Llamó al encargado del bloque, que en realidad era un portero ascendido a jefe de servicios a causa de esa afición de los alemanes por los títulos, y le dijo que desde hacía mucho rato estaba llamando a uno de los inquilinos, pero que no le contestaba, lo cual era muy raro, ya que habían acordado que llamaría a aquella hora. ¿Podía decirle si el teléfono estaba averiado?

El hombre se mostró muy servicial. Probablemente, Herr direktor estaba en la fábrica, o quizás en su casa de campo.

¿En qué fábrica? La suya, naturalmente. La fábrica de radios. «Pues es verdad, ¡qué distraído!», dijo Miller, y colgó. El servicio de Información le dio el número de la fábrica. La telefonista le puso con la secretaria, la cual le informó de que el Herr direktor había ido a pasar el fin de semana a su casa de campo. No; no podían darle el número particular. Por discreción. Miller dio las gracias y colgó.

El que por fin le dio el número y la dirección del dueño de la fábrica de radios era un antiguo conocido de Miller, encargado de la sección de Economía en un gran periódico de Hamburgo. Lo sacó de su agenda particular.

Miller contempló la foto de Roschmann, su nuevo nombre, y la dirección anotada en su libreta. Ahora recordaba haber oído hablar de aquel hombre, un industrial del Ruhr. Y había visto aquellas radios en las tiendas. Sacó el mapa de Alemania y localizó la región en que estaba situada la casa de campo.

Eran más de las doce cuando Miller hizo la maleta, bajó al vestíbulo y pagó la cuenta. Estaba desfallecido de hambre, por lo que, llevando consigo sólo la cartera, entró en el comedor y pidió un bistec.

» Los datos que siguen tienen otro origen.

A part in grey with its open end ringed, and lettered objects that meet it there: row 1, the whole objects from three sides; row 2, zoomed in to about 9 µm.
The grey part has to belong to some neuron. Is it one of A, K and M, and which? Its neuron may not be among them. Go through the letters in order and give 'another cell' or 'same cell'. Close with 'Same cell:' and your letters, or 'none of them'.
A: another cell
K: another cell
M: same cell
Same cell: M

Mientras comía, resolvió hacer el viaje aquella tarde y enfrentarse con su presa al día siguiente. Aún tenía el papelito en que el abogado de la Comisión Z de Ludwigsburg le había anotado su número de teléfono particular. Podía haberle llamado en aquel momento, pero estaba decidido a hablar antes con Roschmann. Temía que, si iba a verle aquella noche, el abogado no estuviera en casa cuando él llamara con objeto de pedirle una brigada de policías para antes de media hora. El domingo por la mañana sería el mejor momento.

Eran casi las dos cuando, al fin, salió del hotel, puso la maleta en el portaequipajes del «Jaguar», dejó la cartera en el asiento de al lado del conductor y se instaló tras el volante.

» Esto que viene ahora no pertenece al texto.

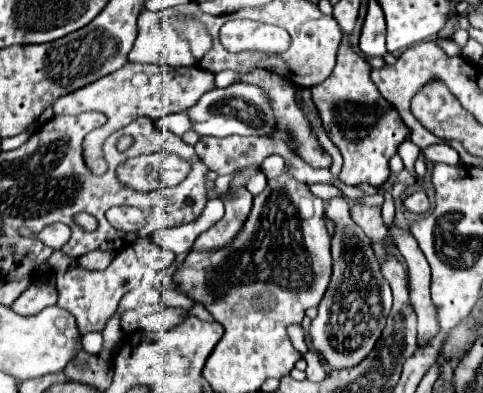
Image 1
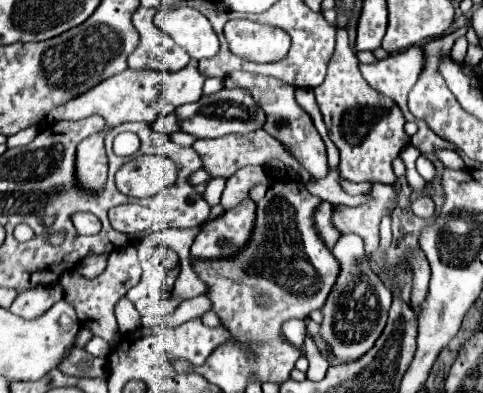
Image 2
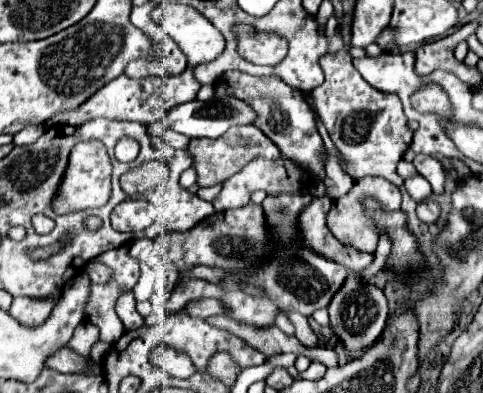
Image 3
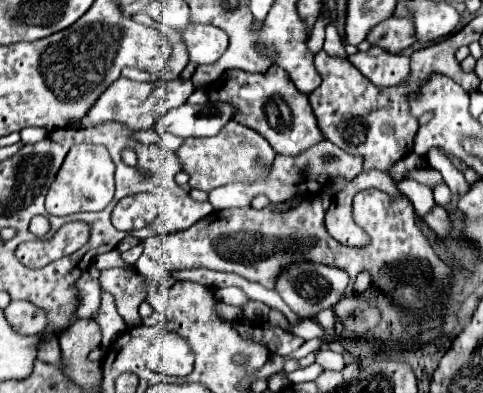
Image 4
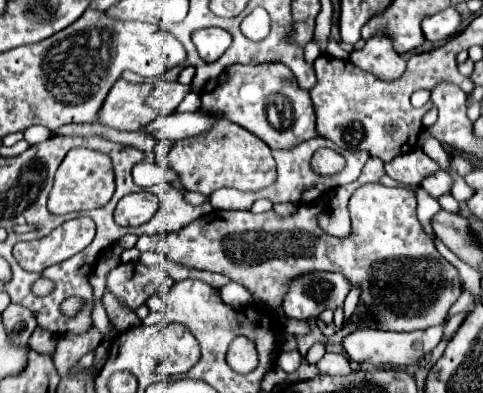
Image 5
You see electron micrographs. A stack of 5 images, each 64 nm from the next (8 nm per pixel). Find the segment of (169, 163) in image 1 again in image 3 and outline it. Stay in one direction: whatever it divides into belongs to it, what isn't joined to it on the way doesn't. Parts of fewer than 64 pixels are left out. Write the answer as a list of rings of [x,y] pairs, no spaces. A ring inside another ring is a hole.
[[[146,162],[134,170],[130,170],[128,174],[122,176],[122,190],[128,192],[130,196],[134,194],[144,194],[148,188],[158,186],[160,182],[164,182],[168,178],[168,168],[164,168],[164,164],[160,162]]]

Miller no se fijó en el «Mercedes» que le seguía hasta las afueras de Osnabrück, salía tras él a la autopista principal y, cuando el «Jaguar» aceleró por la calzada que conducía hacia el Sur, dejaba la vía principal y regresaba a la ciudad.

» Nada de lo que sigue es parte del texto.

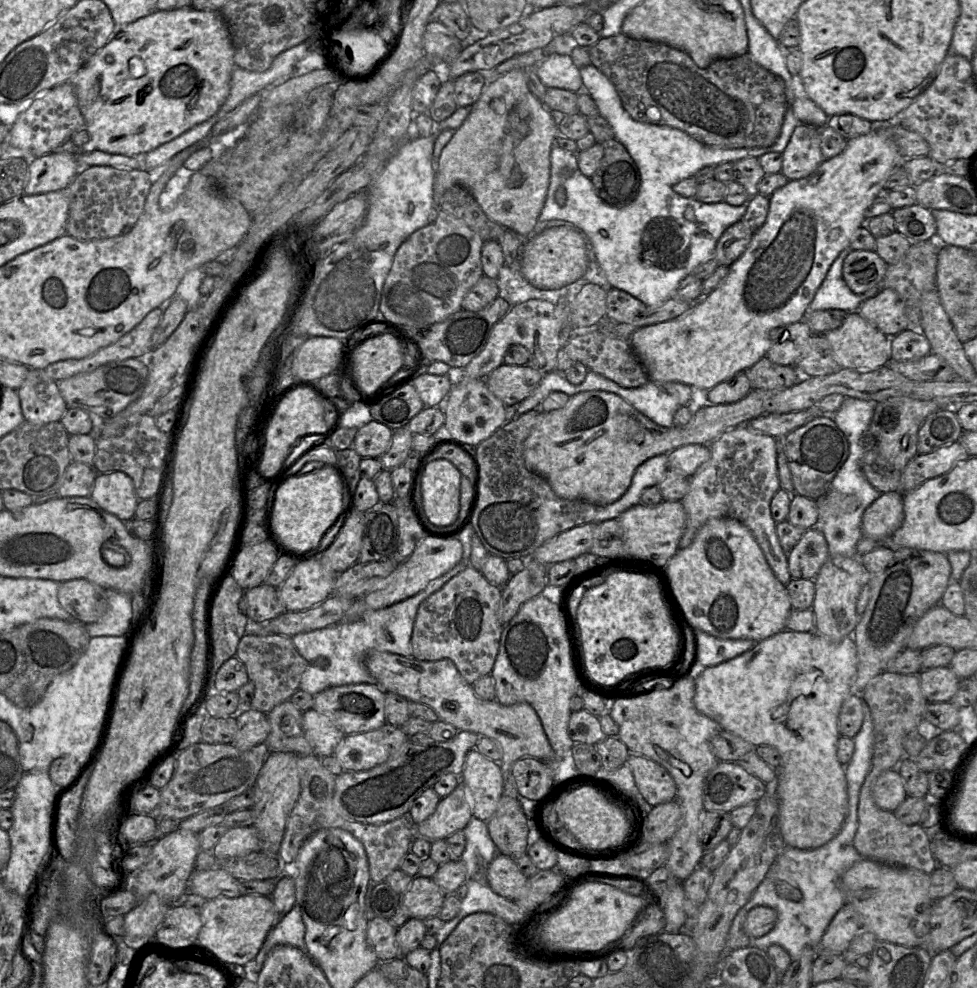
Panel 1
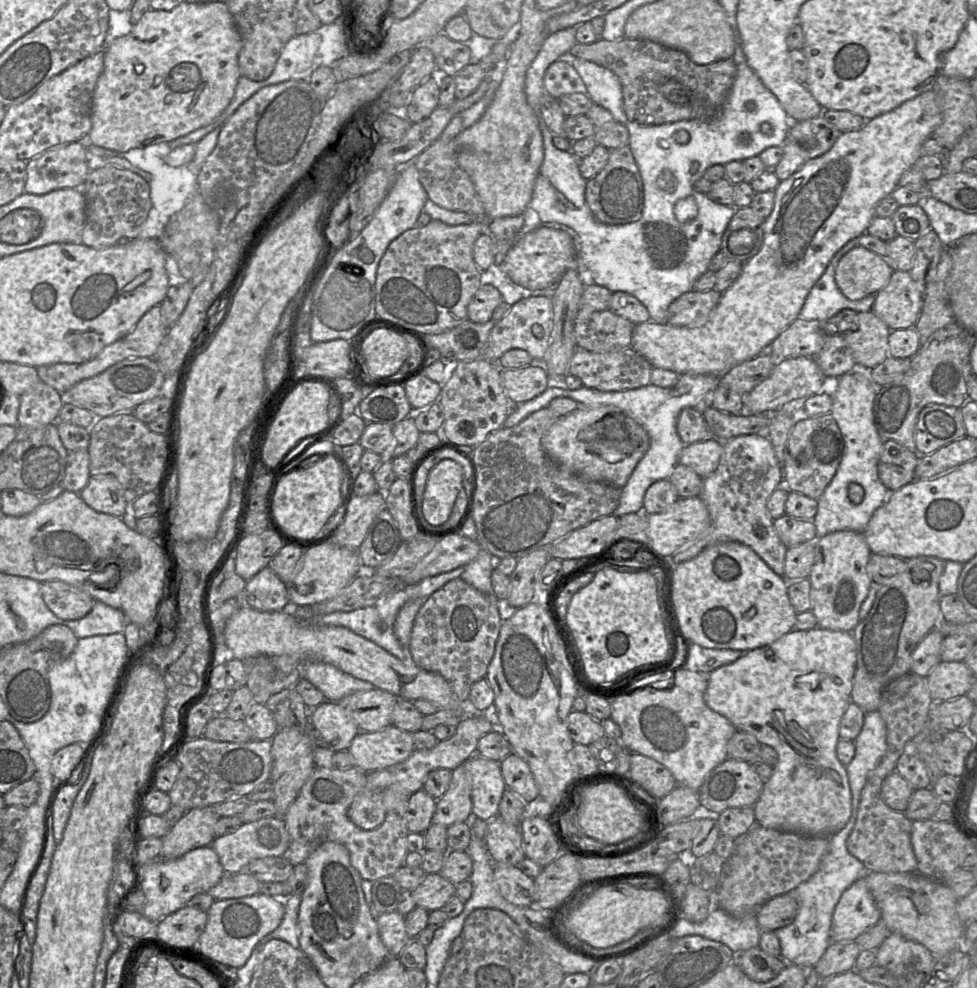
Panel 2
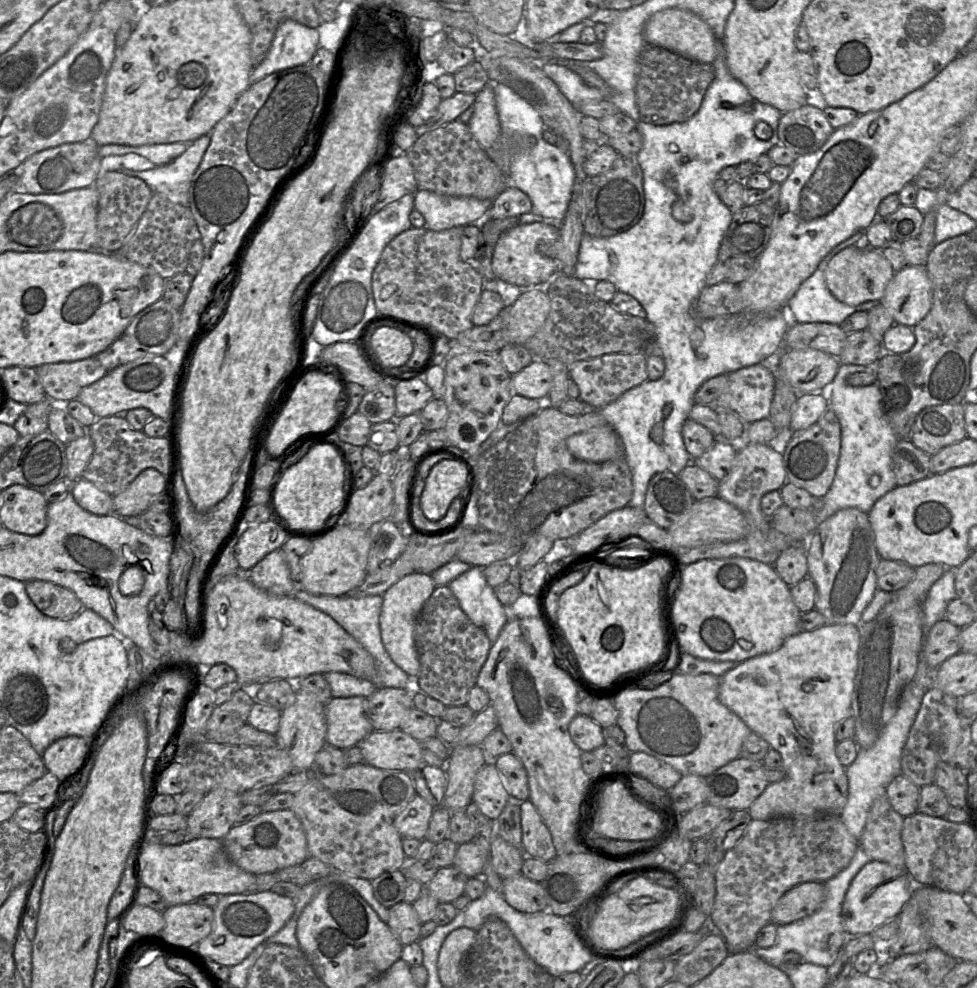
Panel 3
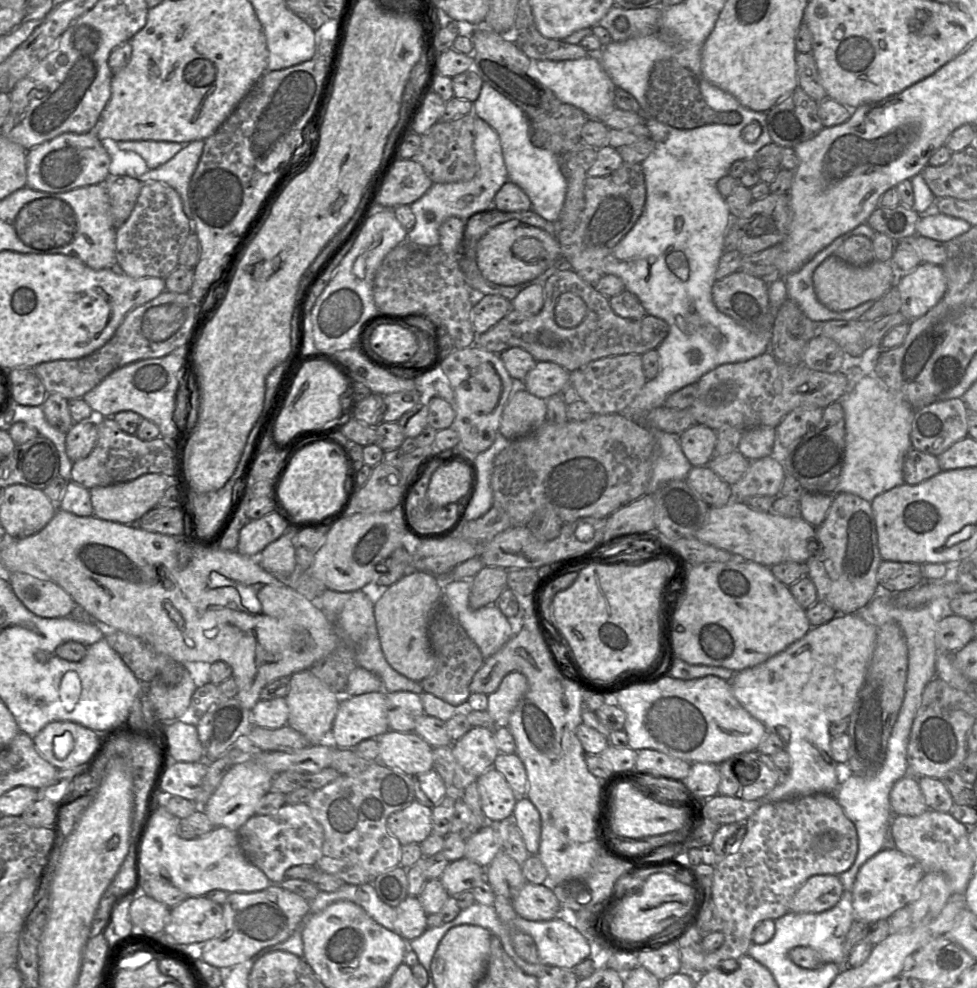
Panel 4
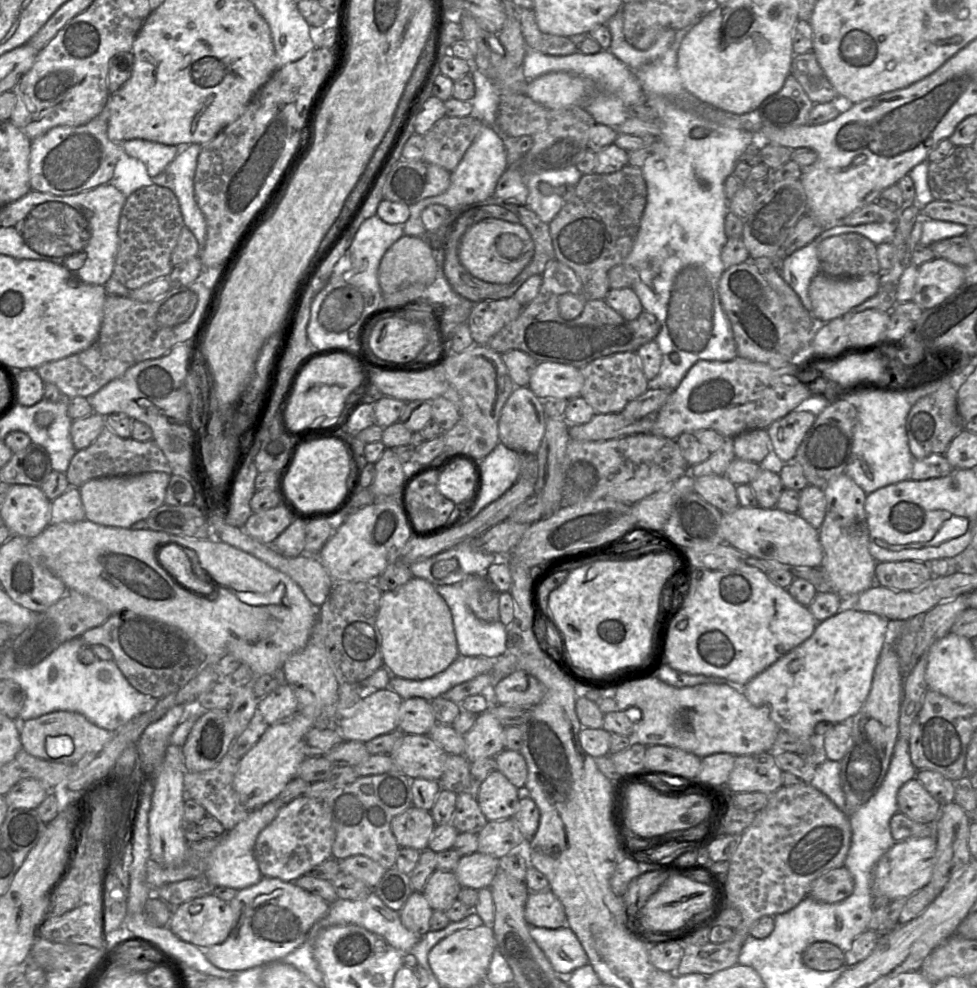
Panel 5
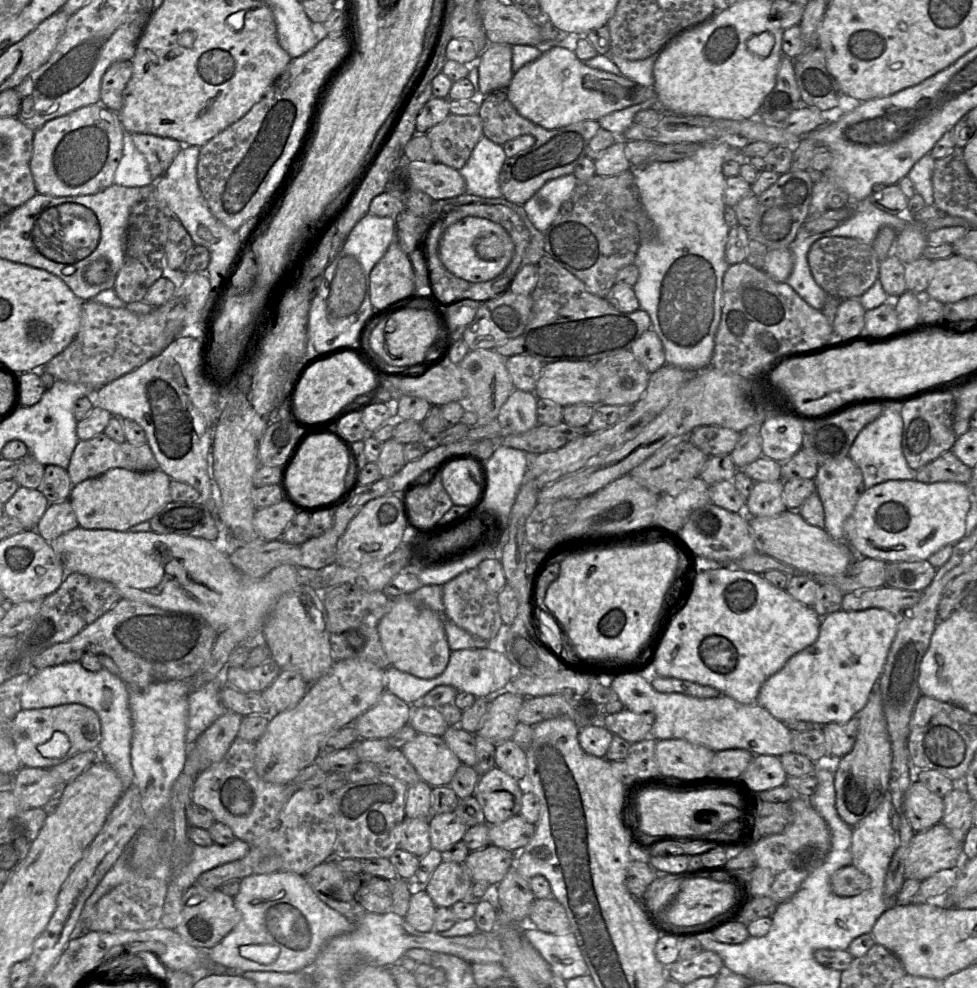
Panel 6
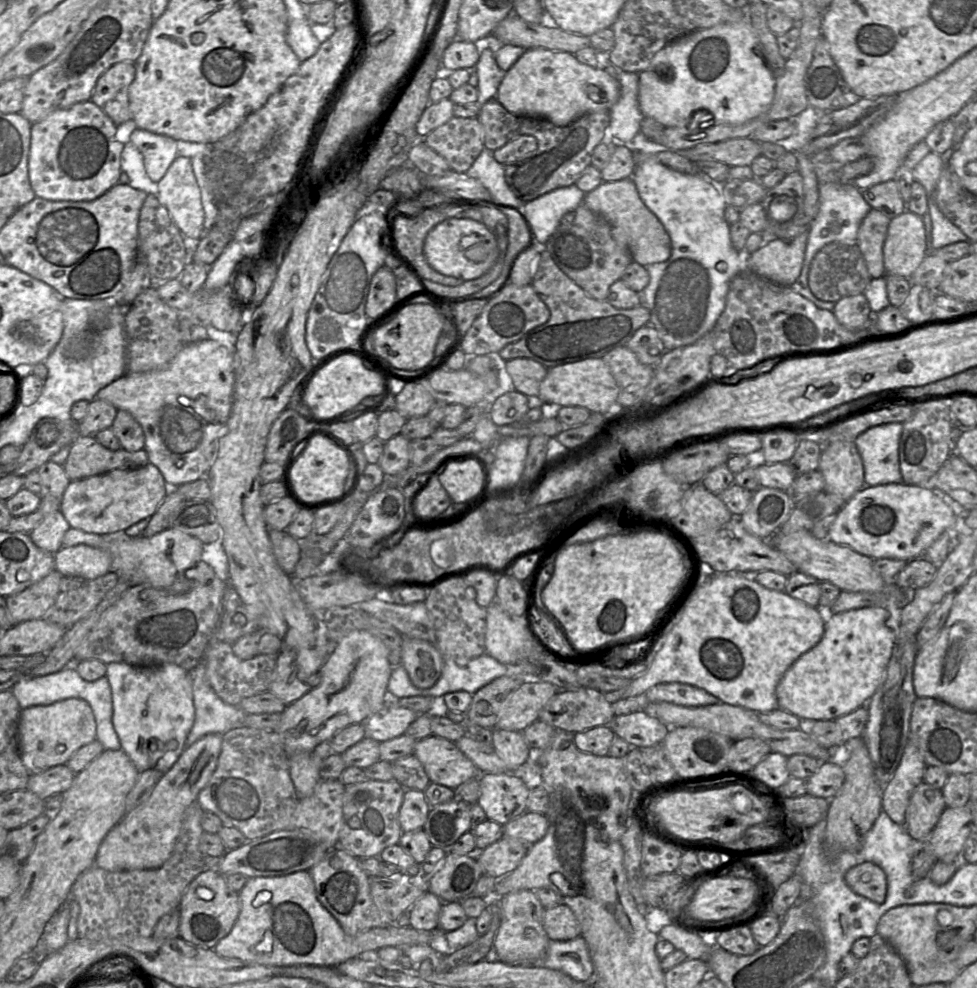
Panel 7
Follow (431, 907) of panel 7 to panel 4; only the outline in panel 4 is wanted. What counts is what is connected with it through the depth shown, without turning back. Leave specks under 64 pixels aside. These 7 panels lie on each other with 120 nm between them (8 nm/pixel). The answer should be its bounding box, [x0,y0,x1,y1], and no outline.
[394,896,427,941]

Desde una cabina situada junto a la carretera, Mackensen llamó al Werwolf a Nuremberg.

—Ya se ha marchado —dijo a su superior—. Le he dejado corriendo hacia el Sur como alma que lleva el diablo.

—¿El artefacto va con él?

Mackensen sonrió satisfecho.

—Va con él. Lo puse en la suspensión delantera izquierda. Antes de que haya recorrido ochenta kilómetros, volará hecho pedazos que nadie podrá identificar.

—Excelente —murmuró el de Nuremberg—. Debe de estar cansado, Kamerad. Vuelva a la ciudad y duerma unas horas.

Mackensen no se lo hizo repetir. No había dormido una noche completa desde el miércoles.

Miller hizo los ochenta kilómetros, y ciento sesenta más. Y es que a Mackensen se le había pasado por alto una cosa. La bomba habría explotado en seguida si la hubiese colocado en el sistema de suspensión con amortiguadores de un turismo de fabricación continental. Pero el «Jaguar» era un coche deportivo fabricado en Gran Bretaña, con la suspensión mucho más dura. Mientras corría por la autopista en dirección a Frankfurt, el traqueteo hacía que los grandes muelles de las ruedas delanteras se contrajeran un poco. La bombilla colocada entre los tentáculos del disparador se había roto, pero las tiras de metal electrificadas no llegaron a hacer contacto. Cuando la sacudida era fuerte, quedaban a un milímetro una de otra, pero volvían a separarse.

Ajeno al peligro en que se hallaba, Miller hizo el viaje hasta Frankfurt por Munster, Dortmund, Wetzlar y Bad Homburg en menos de tres horas. Luego viró hacia Konigstein y los agrestes y nevados bosques de los montes Taunus.